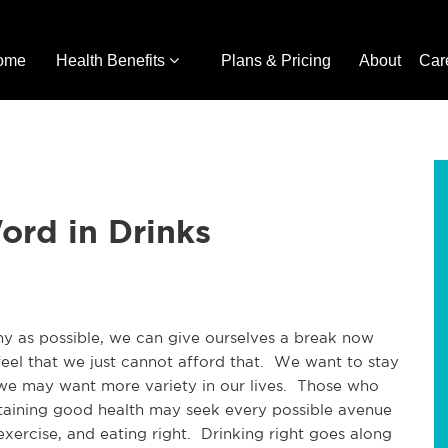
ome
Health Benefits
Plans & Pricing
About
Car
ord in Drinks
hy as possible, we can give ourselves a break now
eel that we just cannot afford that. We want to stay
t we may want more variety in our lives. Those who
taining good health may seek every possible avenue
 exercise, and eating right. Drinking right goes along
════════════════
◆ **Exercise objective**:
At the line with "ord in Drinks", start returning lines exactly, and stop after the final line of the listing.

◆ **Solution for this task**:
ord in Drinks
hy as possible, we can give ourselves a break now
eel that we just cannot afford that. We want to stay
t we may want more variety in our lives. Those who
taining good health may seek every possible avenue
 exercise, and eating right. Drinking right goes along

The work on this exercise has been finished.